**TASK DATA**
===============

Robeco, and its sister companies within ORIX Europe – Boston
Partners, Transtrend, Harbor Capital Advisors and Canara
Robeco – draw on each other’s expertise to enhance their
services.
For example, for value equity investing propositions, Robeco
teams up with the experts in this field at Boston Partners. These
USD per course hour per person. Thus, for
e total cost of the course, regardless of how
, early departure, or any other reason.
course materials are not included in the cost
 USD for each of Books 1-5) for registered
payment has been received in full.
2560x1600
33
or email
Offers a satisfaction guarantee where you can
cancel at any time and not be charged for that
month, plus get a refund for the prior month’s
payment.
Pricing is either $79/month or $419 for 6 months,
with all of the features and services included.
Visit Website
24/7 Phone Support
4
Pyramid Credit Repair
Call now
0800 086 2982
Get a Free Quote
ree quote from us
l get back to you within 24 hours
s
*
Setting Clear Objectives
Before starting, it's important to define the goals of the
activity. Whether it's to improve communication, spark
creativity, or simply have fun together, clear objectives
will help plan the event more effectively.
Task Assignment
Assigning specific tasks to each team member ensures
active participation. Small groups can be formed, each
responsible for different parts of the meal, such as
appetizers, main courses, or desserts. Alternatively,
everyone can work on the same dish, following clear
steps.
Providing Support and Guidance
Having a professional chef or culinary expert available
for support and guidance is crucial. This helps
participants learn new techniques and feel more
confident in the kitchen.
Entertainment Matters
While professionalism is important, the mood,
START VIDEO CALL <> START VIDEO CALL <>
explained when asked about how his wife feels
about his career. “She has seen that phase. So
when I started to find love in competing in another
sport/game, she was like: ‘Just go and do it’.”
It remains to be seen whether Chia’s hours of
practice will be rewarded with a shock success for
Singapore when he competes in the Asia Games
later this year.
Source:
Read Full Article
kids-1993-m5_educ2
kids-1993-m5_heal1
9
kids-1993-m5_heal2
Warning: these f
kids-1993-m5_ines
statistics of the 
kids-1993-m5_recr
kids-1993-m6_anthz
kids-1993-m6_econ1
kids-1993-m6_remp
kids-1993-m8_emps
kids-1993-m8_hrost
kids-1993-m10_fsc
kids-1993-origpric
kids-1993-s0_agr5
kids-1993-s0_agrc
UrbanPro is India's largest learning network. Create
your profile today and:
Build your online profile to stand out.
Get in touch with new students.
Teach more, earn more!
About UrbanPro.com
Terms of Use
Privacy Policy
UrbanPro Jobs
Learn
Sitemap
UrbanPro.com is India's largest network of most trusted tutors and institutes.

===============

**EXERCISE INSTRUCTIONS**
From the records above, transcribe without alteration every line from the one with "Before starting, it's" to the one with "your profile today", inclusive.

**EXERCISE OUTPUT**
Before starting, it's important to define the goals of the
activity. Whether it's to improve communication, spark
creativity, or simply have fun together, clear objectives
will help plan the event more effectively.
Task Assignment
Assigning specific tasks to each team member ensures
active participation. Small groups can be formed, each
responsible for different parts of the meal, such as
appetizers, main courses, or desserts. Alternatively,
everyone can work on the same dish, following clear
steps.
Providing Support and Guidance
Having a professional chef or culinary expert available
for support and guidance is crucial. This helps
participants learn new techniques and feel more
confident in the kitchen.
Entertainment Matters
While professionalism is important, the mood,
START VIDEO CALL <> START VIDEO CALL <>
explained when asked about how his wife feels
about his career. “She has seen that phase. So
when I started to find love in competing in another
sport/game, she was like: ‘Just go and do it’.”
It remains to be seen whether Chia’s hours of
practice will be rewarded with a shock success for
Singapore when he competes in the Asia Games
later this year.
Source:
Read Full Article
kids-1993-m5_educ2
kids-1993-m5_heal1
9
kids-1993-m5_heal2
Warning: these f
kids-1993-m5_ines
statistics of the 
kids-1993-m5_recr
kids-1993-m6_anthz
kids-1993-m6_econ1
kids-1993-m6_remp
kids-1993-m8_emps
kids-1993-m8_hrost
kids-1993-m10_fsc
kids-1993-origpric
kids-1993-s0_agr5
kids-1993-s0_agrc
UrbanPro is India's largest learning network. Create
your profile today and:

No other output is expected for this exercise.